I tell you, there is definitely something special and very I need another piece about this cake. Dress it up with a snowdrift of icing sugar and it is special enough for company, or cut big slabs of it to pack in lunches or munch on as an after-school snack. The honey and applesauce help keep it moist for days - if it lasts that long!
* * * * *
Kitchen Frau Notes: I've taken some liberties with this gluten-free version of an Apfelkuchen, using ground golden flax and water instead of eggs, adding applesauce and extra leavening to compensate for the more robust flours, and using apple cider vinegar to coat the apples for an extra layer of apple flavour.
The ground flax gives the cake the structure it needs when using gluten-free flours. Regular brown flax can be substituted for the golden flax seeds.
I've also made the cake with ¾ cup (100gms) oat flour instead of the buckwheat flour and it has turned out beautifully.
If you'd rather make the wheat flour and egg version, check out the link below.
adapted from smitten kitchen blog and 'Die echte deutsche Küche' cookbook (by Sabine Sälzer and Gudrun Ruschitzka)
gluten-free, dairy-free, egg-free
For the apples:
- 1 tablespoon liquid honey
- 2 tablespoons apple cider vinegar
- 4 to 5 small apples (about 1 lb/450gms)
For the cake:
- ½ cup plus 1 tablespoon (140ml) warm water
- 7 tablespoons (50gms) ground golden flax seeds
- ½ cup (113grams) coconut oil or butter (use coconut oil for dairy-free)

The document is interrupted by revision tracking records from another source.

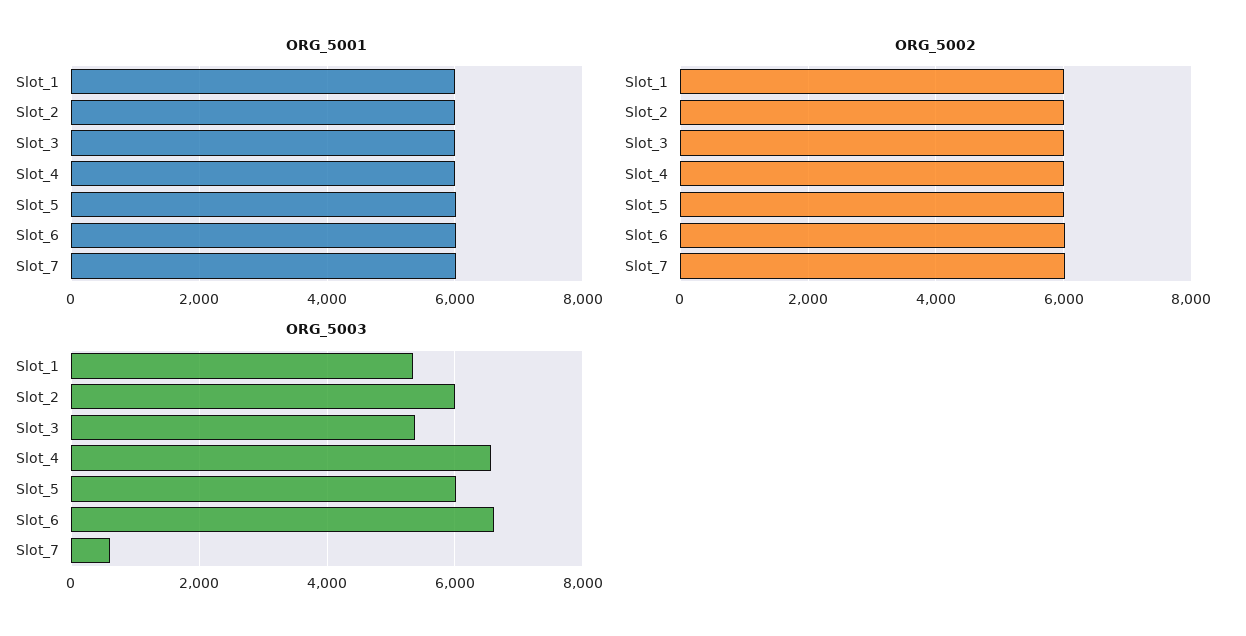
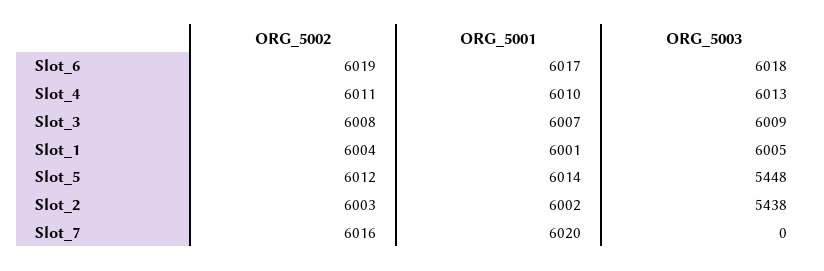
  {
    "ORG_5001": {
      "Slot_1": 6001,
      "Slot_2": 6002,
      "Slot_3": 6007,
      "Slot_4": 6010,
      "Slot_5": 6014,
      "Slot_6": 6017,
      "Slot_7": 6020
    },
    "ORG_5002": {
      "Slot_1": 6004,
      "Slot_2": 6003,
      "Slot_3": 6008,
      "Slot_4": 6011,
      "Slot_5": 6012,
      "Slot_6": 6019,
      "Slot_7": 6016
    },
    "ORG_5003": {
-     "Slot_1": 5400,
+     "Slot_1": 6005,
-     "Slot_2": 6000,
+     "Slot_2": 5438,
-     "Slot_3": 5400,
+     "Slot_3": 6009,
-     "Slot_4": 6600,
+     "Slot_4": 6013,
-     "Slot_5": 6000,
+     "Slot_5": 5448,
-     "Slot_6": 6600,
+     "Slot_6": 6018,
-     "Slot_7": 600
+     "Slot_7": 0
    }
  }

- ½ cup (180gms) liquid honey
- 2 teaspoons pure vanilla extract
- ½ cup (120gms) unsweetened applesauce
- 1 teaspoon baking powder
- 1 teaspoon baking soda
- ½ teaspoon salt
- ½ cup plus 2 tablespoons (100 grams) light buckwheat flour
- ½ cup (50gms) hazelnut or almond flour/meal
- ¼ cup (40gms) tapioca starch or cornstarch
In a measuring cup or small bowl, combine the warm water and ground flax seeds. Set aside to gel.

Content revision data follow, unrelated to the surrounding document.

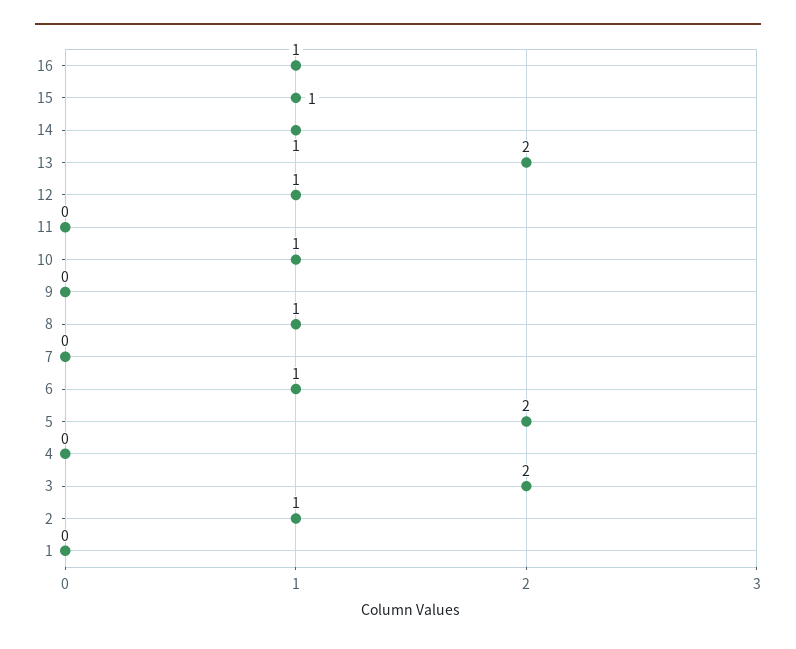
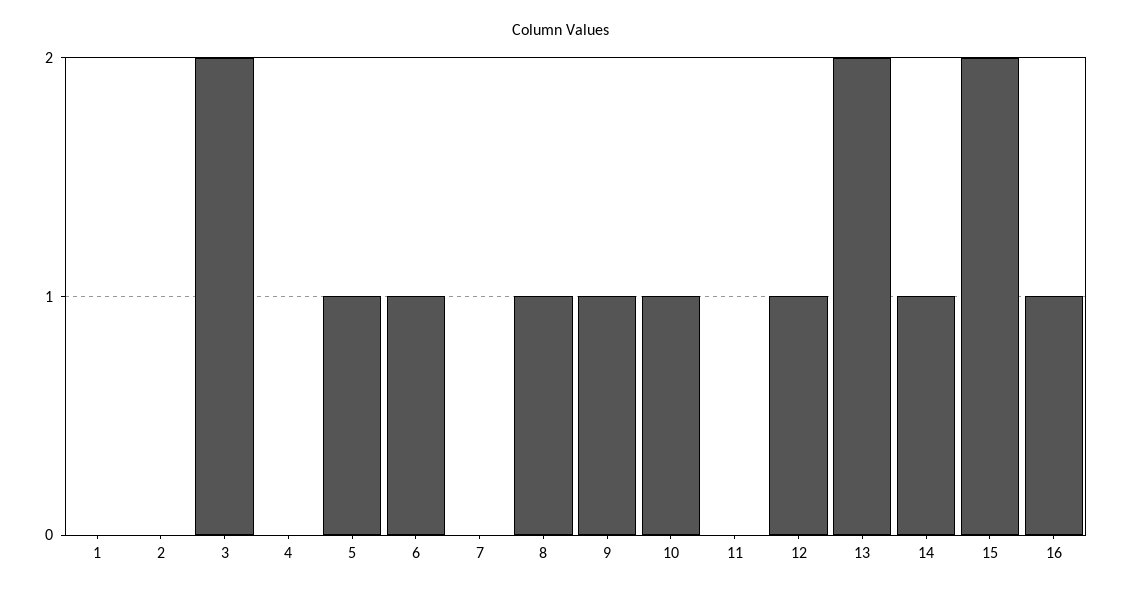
  {
    "16": 1,
-   "15": 1,
+   "15": 2,
    "14": 1,
    "13": 2,
    "12": 1,
    "11": 0,
    "10": 1,
-   "9": 0,
+   "9": 1,
    "8": 1,
    "7": 0,
    "6": 1,
-   "5": 2,
+   "5": 1,
    "4": 0,
    "3": 2,
-   "2": 1,
+   "2": 0,
    "1": 0
  }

Whisk together the 1 tablespoon honey and the apple cider vinegar in a medium-sized bowl. Peel the apples, halve them, and cut out the cores. Lay each half flat in your hand and with a paring knife, make shallow cuts close together across the whole half. I find that rocking the paring knife from top to bottom gives me more control so I don't cut the apples right through (but no problem if you do - you can fit them back together when you place them on the cake). Move each apple half around in the vinegar mixture to coat all sides of it so it doesn't discolour. Set the bowl of apples aside.
Preheat the oven to 350°.
Line a 9 inch springform pan with a circle cut to fit out of parchment paper and grease the sides and paper with cooking oil spray, butter, or coconut oil.
Cream the coconut oil or butter with the honey. Add the vanilla, applesauce and flax gel. Beat until combined.
Add the remaining dry ingredients and mix slowly to keep the starch from flying into the air. Beat until you have a smooth batter.
Scrape the batter into the prepared pan and smooth the top. Arrange the cut apples on the top, pressing them down slightly into the batter. Drizzle with the honey/vinegar mixture remaining in the bowl.
Bake for 45 minutes or until the top is golden brown and springs back when touched in the middle.
Let cool in the pan, remove the sides and sprinkle with a lovely drift of icing sugar if you like (place the icing sugar in a small sieve and hold it over the cake, scraping the sugar gently with a spoon).